After doing some research on maintenance on it I've realized that the line to the gun goes right into the fluid port. According to the manual there's supposed to be a filter at the fluid port.

It appears that either the previous owner used it w/o the filter or removed it before getting to me.

So I have no filter and no dump valve/bypass. Should I add one before I start using it?

Thanks-


----------



## 6126 (May 9, 2010)

They were probably spraying heavy materials like block filler, elatomerics, etc, so they took it out. Just order one. Since I mostly spray latex these days I use the course filters.


----------



## paintnoob (Aug 27, 2012)

I guess the follow up question would be, is SW the best place to get the filter assembly?


----------



## 6126 (May 9, 2010)

paintnoob said:


> I guess the follow up question would be, is SW the best place to get the filter assembly?


If they have one in stock, which they should. If not, just order on online


----------



## paintnoob (Aug 27, 2012)

just want to be clear that the whole filter assembly is missing, not just the filter.


----------



## Workaholic (Apr 17, 2007)

Post pics of what you are missing. I am confused on the dump by pass. Are you saying the knob for the pressure release is missing or is it something else? If you have to replace the entire valve that is between 45-90 depending on where you find it, although I am not entirely clear on what you need as why I asked for pics. 

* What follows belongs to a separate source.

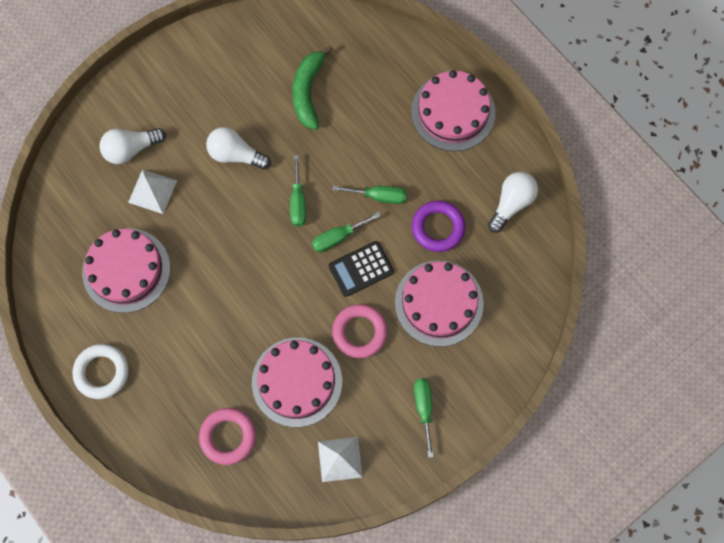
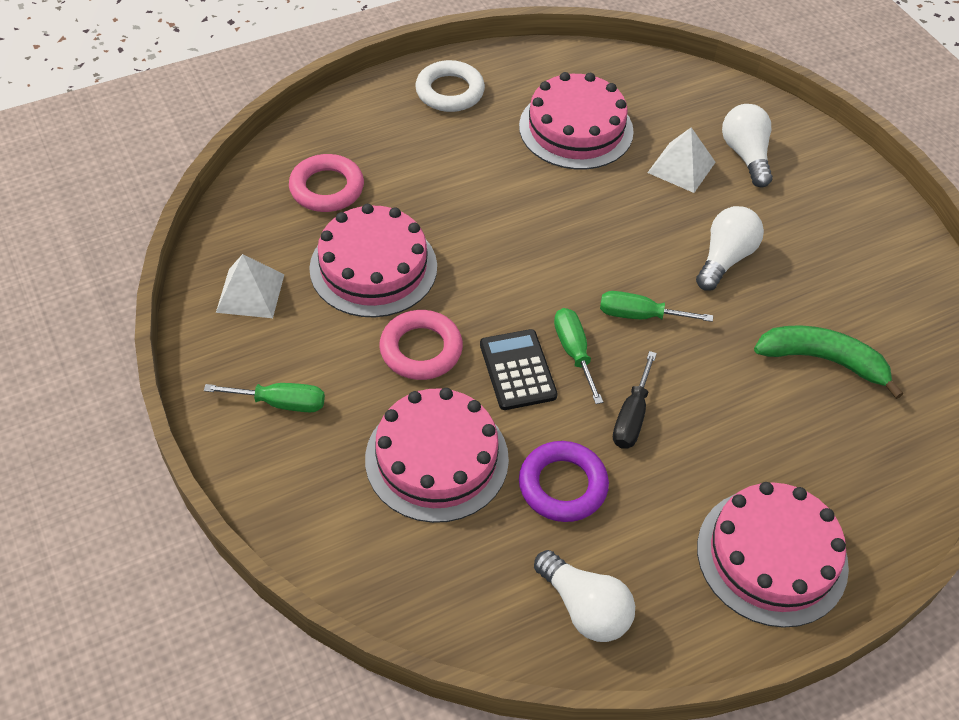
camera: 100 degrees right, 20 degrees down
(379, 196) = (631, 417): green screwdriver -> black screwdriver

Are you talking about the manifold filter on the pump? I just looked at the link you provided yesterday and yes it looks like the manifold has been removed. Wish I would of noticed that yesterday but I just took a quick look, buying a bunch of things brings your price back up but at the price you got it for it makes it less of a blow. As long as the piston rod and sleeve are good that is.

Contact the member Mr.Fixit http://www.painttalk.com/members/list/ , Jack can probably get one out to you quicker than SW and probably more reasonable on the price. He has one listed on his site for 106.00 http://www.urepairsprayerparts.com/miscellaneous.html 

You could search around for a used/reconditioned one or contact your local service repair shops as well. Hopefully the unit is not a money pit.


----------



## Workaholic (Apr 17, 2007)

Look at this manual, your pump may have had some set up like this, and if so that would explain why the pressure release valve is missing as well. If you look at the image on the first page the release valve is on a set up with what they call a fluid outlet assembly.

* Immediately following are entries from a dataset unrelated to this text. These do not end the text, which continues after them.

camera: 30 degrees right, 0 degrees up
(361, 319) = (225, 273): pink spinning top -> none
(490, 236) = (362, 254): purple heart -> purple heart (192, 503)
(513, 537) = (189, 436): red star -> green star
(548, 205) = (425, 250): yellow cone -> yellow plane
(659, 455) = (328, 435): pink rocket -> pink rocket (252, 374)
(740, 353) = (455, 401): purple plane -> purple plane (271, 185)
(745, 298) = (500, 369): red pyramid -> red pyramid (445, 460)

http://wwwd.graco.com/Distributors/DLibrary.nsf/Files/820047/$file/820047d.pdf


----------



## paintnoob (Aug 27, 2012)

Here's a photo. yes, it's the whole mani filter housing. i'll have to ask if the urepairsprayerparts.com mani includes the filter support or if that's separate.

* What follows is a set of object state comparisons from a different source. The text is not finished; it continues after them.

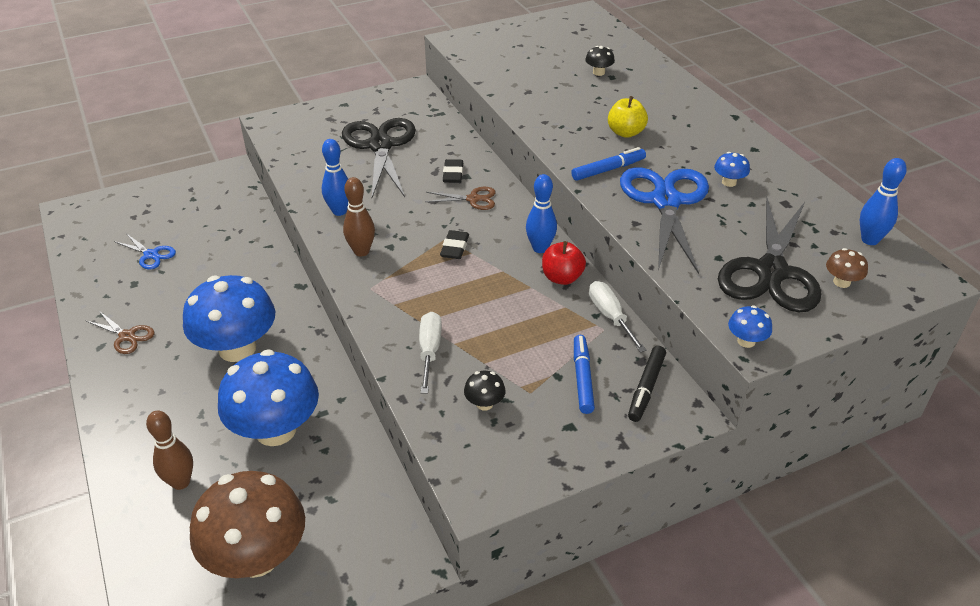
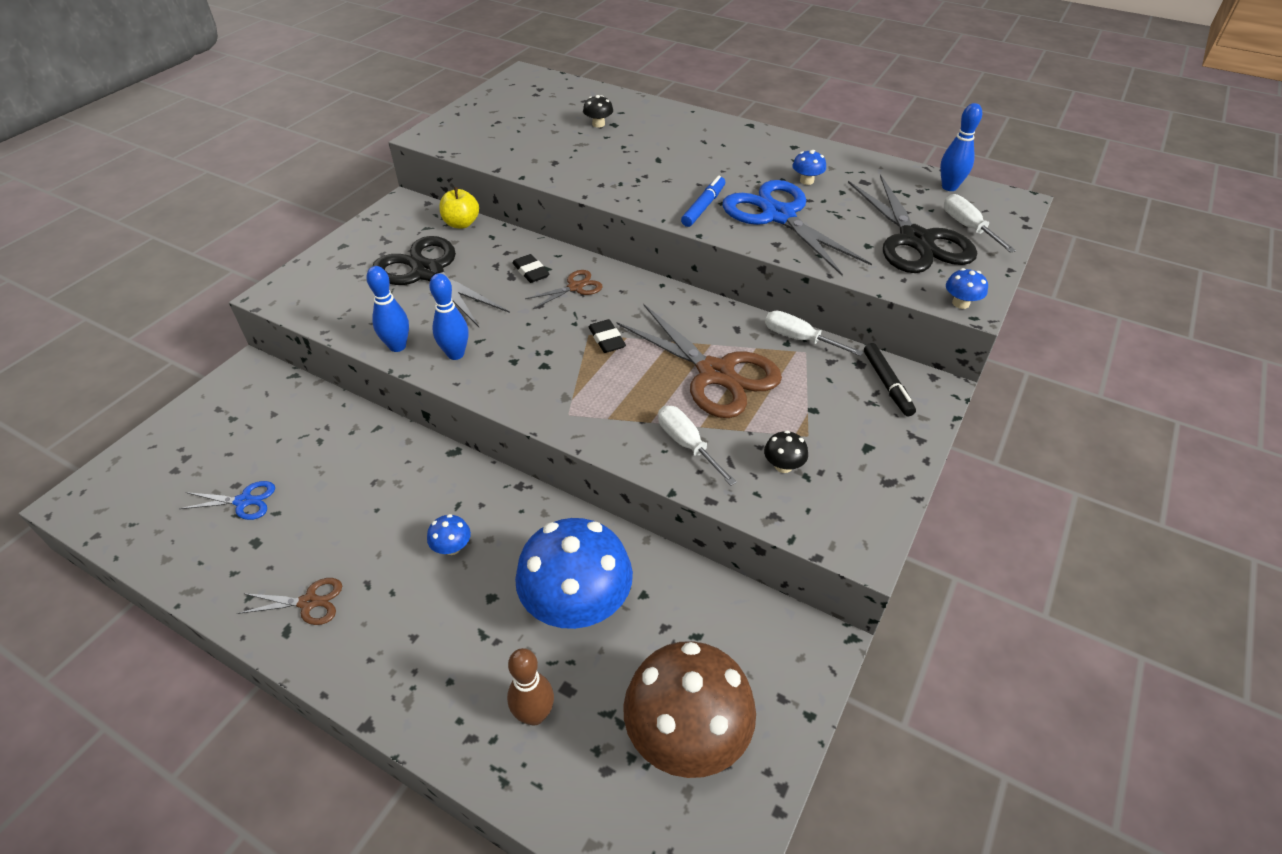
camera: 35 degrees left, 5 degrees up
(237, 348) = (452, 547): blue mushroom -> blue mushroom, size x0.40
(361, 251) = (521, 383): brown bowling pin -> none
(510, 311) = (716, 374): none -> brown scissors
(540, 248) = (681, 306): blue bowling pin -> blue bowling pin (397, 346)
(562, 278) = (727, 324): red apple -> none
(582, 378) = (834, 401): blue marker -> none
(625, 133) = (681, 169): yellow apple -> yellow apple (461, 223)
(841, 282) = (968, 227): brown mushroom -> white screwdriver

I see though that the mani filter housing does't have a pressure release valve on it...

edit:


----------



## mr.fixit (Aug 16, 2009)

looks like they eliminated the manifold filter assembly and prime valve before you got it. without the prime valve you can prime the unit by holding the trigger on the gun open while the unit is running. the problem that, that presents is the prime valve is also a safety valve. not many people are aware of this, if your machine over pressurizes which it can if you have a transducer or circuit board problem the prime valve will open so the unit is unable to continue to over pressurize and will eliminate burst hoses and such


----------